The next devices to receive Android 4.1, JellyBean will be Motorola's Photon Q, Electrify 2, Droid Razr, Droid Razr Maxx, Droid 4, and the Droid Bionic. However, there is no specified date confirmed for those devices at this time. The Canadian Droid Razr HD, and Atrix HD will be updated during the first quarter of 2013.

The Razr HD will also receive JellyBean in December in Europe, the Middle East and Africa. The Razr i, Razr, and Razr Maxx will be updated in the first quarter of 2013 at an unspecified date in those areas.

In the Asia Pacific, the Razr, Razr M, and Razr HD will update to Android 4.1 based on carrier and location, and the same goes for Latin America and Mexico.

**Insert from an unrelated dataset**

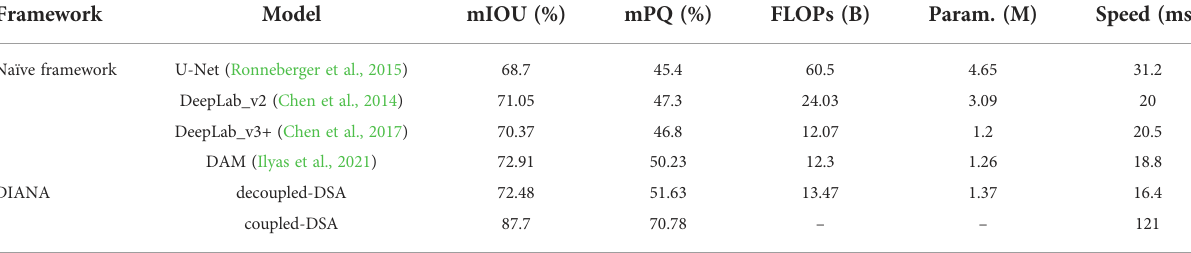
TABLE 6 Evaluation of performance on the DSA task of both frameworks.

The Droid Razr HD Android 4.1, JellyBean Update already started rolling out to Verizon users in the U.S.

Motorola officially announced the upgrade last week, which is also available for the Droid Razr Maxx HD.

The new software brings many new features to the smartphone, allowing users to personalize their phone to deliver a better experience.

Some of these new features include Google Now, Voice Search, and Richer Notifications.

The updated Google Now lets users know what they will need for their day before they even ask. For example, if it's going to be a rainy day, the smartphone will inform the user and tell them to bring an umbrella. It will also redirect them on their routes to destinations in order to avoid heavy traffic caused by accidents and other issues. It will also provide them with the scores from their favorite sports teams from the previous night.

Voice Search will allow users to ask their device a question that will run a quick search and provide them with the best possible answer. It is similar to Apple's Siri.